The effect was devastating. At once I felt very small, very callow. What made such a great impression was his depth contrasted to my shallowness. When he spoke gravely, as he did then, I felt the words as natural growths, consequences that flowed inevitably from an extraordinary breadth of character imbued with experience, knowledge, and wisdom; they were not words of the moment off the top of his head, conventional clichés. Bob was the first person to address me on such a level with such piercing conviction, and the impact was terrific. And there was more, something moving in the way he spoke to me. I think Bob was really shy, not given to glib expressions of his moral sentiments, so it cost him something to overcome his reticence to speak across the gap that separates all of us from each other, and I felt that in the delicacy with which he spoke.
Some years ago, one of my sisters surprised me by asking if was Bob Davis who had inspired me to become a farmer. I had not thought of the Davises for years, and now, thinking back, I could say with surety that farming never entered my head as a possible occupation then. Statesman, general, actor, lawyer, author, senator, yes, but farmer? Any form of manual labor (I did not know then how much intellectual labor farming demanded) beyond a teenager’s summer job was not part of my world. It was not that I thought I was too good for it, but simply that in my class and situation only certain occupations were even conceivable. Besides, there had been other, much more recent influences, farmers I had worked for in New England. Thinking about them, recalling how and why I had respected and admired them, I realized they were of the same species as Bob: grave, humorous, sage men of great integrity, whose lives seemed to me a credit to humanity. Yet they were unheroic, unsung, ordinary men of what was quickly becoming an antique rural world, citizens of the Republic. General farmers all, they provided me with a pattern of farming as well as behavior and character.
I knew none of this at the time, and I gave up that life without a qualm. In the last year I lived in New Jersey, before I went away to college, I was hardly ever at Waln’s Mill. Living in the northern part of the state, I worked as a golf course greens keeper that summer, and spent my evenings playing miniature golf with my dopey girlfriend. Meanwhile, the fireflies were thick in the creek bottom, there were oats to be combined and hay to be made, a marsh hawk hunted the meadows, and the boy with the .22 was missing from the hedgerows and fields. I shake my head when I think of it, but it had to be done; I had to turn away from that life to seek what I thought was my fortune in what I thought was the world, and it was fitting that I should do it lightly, without a backward glance. I had to go away to come back — not to the same place, I mean. I never returned to New Jersey, but I did become a pokey general farmer and more than half a century after I first met Bob Davis, I realize that I have been trying unconsciously (and with indifferent success) to model my character on his.

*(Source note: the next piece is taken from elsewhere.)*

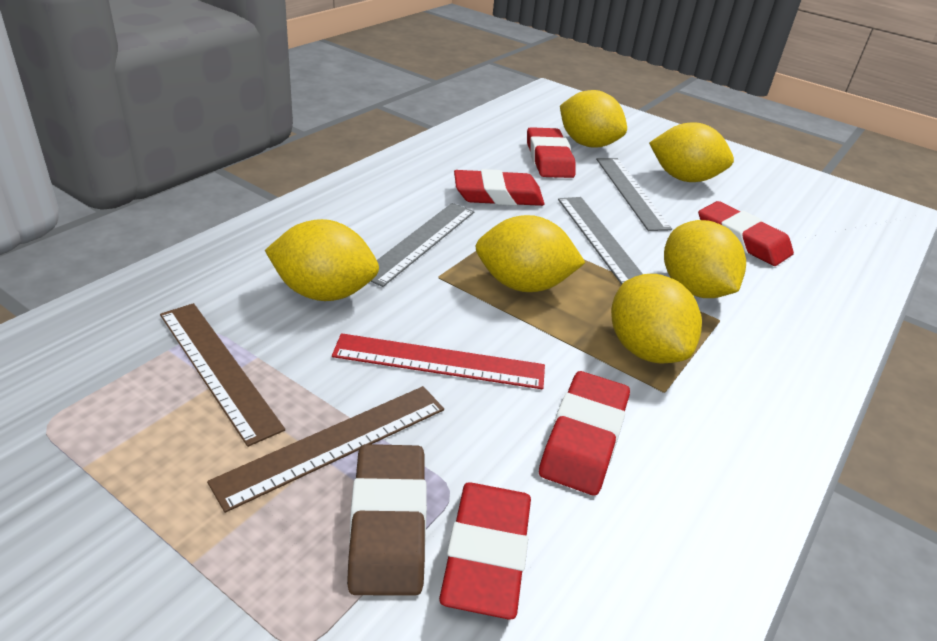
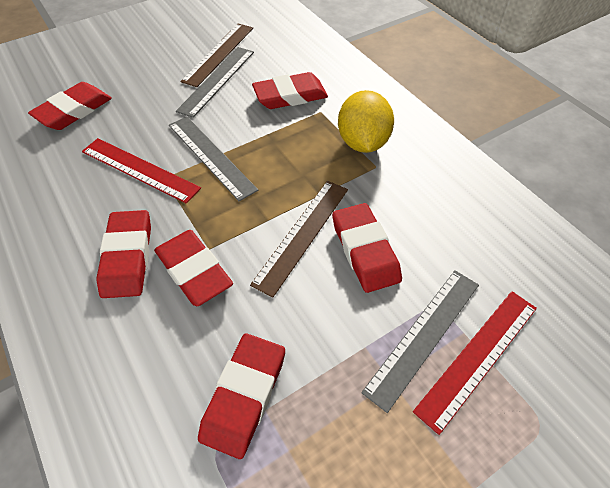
brown eraser: 1 -> 0
red eraser: 5 -> 6
red ruler: 1 -> 2
yellow lemon: 6 -> 1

Nevertheless, it would be nice to go back to that one rural place. I put down my pen and daydream that some of the family still live at Waln’s Mill. What I’d really like, I guess, is that it should be the summer of 1950 again, and I can feel the rhythm of the combine, chaff flies up golden in the sun, and I can hear Bob say, as I climb into the old truck at 3 a.m., “Well, well, and how’s Jigsy this morning?”